Lato jednoczyło i dzieliło, związki które wydawały się trwałe - rozpadały doszczętnie. Mało kto przewidywał takie kołysania Toniego Kroosa i Xabiego Alonso między Madrytem a Monachium. Prawdopodobnie też nigdy nie dowiemy się, czy ta druga transakcja, czyli niespodziewany last minute Baska do Bawarii była konsekwencją tej pierwszej.

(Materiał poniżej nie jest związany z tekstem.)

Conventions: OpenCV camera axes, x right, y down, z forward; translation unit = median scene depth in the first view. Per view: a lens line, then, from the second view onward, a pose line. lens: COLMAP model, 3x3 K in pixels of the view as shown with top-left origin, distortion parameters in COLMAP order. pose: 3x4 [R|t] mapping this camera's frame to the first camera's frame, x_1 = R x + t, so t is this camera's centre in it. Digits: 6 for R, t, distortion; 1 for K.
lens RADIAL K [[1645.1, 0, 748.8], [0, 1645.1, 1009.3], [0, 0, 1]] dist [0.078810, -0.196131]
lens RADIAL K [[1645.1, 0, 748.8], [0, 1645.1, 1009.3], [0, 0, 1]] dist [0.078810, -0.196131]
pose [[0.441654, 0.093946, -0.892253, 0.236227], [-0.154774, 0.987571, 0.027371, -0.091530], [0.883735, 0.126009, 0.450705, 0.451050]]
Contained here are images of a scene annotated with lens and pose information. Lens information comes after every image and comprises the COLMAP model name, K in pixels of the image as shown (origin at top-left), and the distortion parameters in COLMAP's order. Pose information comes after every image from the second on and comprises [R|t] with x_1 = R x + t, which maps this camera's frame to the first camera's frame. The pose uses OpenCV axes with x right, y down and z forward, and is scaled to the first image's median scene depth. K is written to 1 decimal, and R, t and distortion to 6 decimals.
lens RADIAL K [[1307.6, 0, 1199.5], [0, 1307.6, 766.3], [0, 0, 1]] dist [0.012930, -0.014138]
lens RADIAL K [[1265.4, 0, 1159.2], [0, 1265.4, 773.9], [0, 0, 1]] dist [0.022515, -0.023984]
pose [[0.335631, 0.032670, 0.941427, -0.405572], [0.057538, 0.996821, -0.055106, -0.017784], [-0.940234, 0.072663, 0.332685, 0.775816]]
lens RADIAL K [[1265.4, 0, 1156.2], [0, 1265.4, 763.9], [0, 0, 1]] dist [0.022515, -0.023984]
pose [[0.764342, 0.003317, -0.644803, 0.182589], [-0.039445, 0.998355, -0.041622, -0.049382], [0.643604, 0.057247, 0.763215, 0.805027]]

Domysły na bok. Jedno jest pewne - Toni Kroos miał skończyć to lato w innym klubie jako zastępca jednego z największych w historii Barcy - Xaviego Hernandeza, kiedy ten oglosił swoje rychłe pożegnanie z Camp Nou. Faktycznie Niemiec to pomocnik z doskonałą wizją, przeglądem pola, przyjecięm, precyzyjnym długim podaniem i chęciami do ciężkiej pracy. Już trzy razy miał być pilkarzem Barcy. Były rozmowy między jego agentem , a także osobiście kontaktowano sie z Kroosem, ktory zaoferowal swoje usługi Barcelonie, ta również tego pragnęła.
24-latek już wyczekiwał założenia trykotu Dumy Katalonii aż do momentu, gdy jeden z członków sztabu szkoleniowego Barçy zawetował jego dołączenie. Oponowal naprawdę mocno, na tyle, że próba zakontraktowania zawodnika spełzła na niczym. Znalazł argumenty na tyle przekonywujące, że Barcelona wycofała się ostatecznie z operacji sprowadzenia Niemca.
Prawdopodobnie z tego powodu Real szybko wyciągnął rękę po Kroosa. Jedne drzwi dla Toniego zostały zamknięte, te które chciał najbardziej, ale inne równie duże i ważne w świecie futbolu - te na Bernabeu zostały otwarte.
Co jest też jasne to fakt, że Kroos nie chcial już być w Bayernie Guardioli, z powodów czysto piłkarskich czuł, że jego rola nie będzie taka jaką oczekuje od Bawarczyków i zdecydował się nie zaakceptować propozycji przedłużenia kontraktu.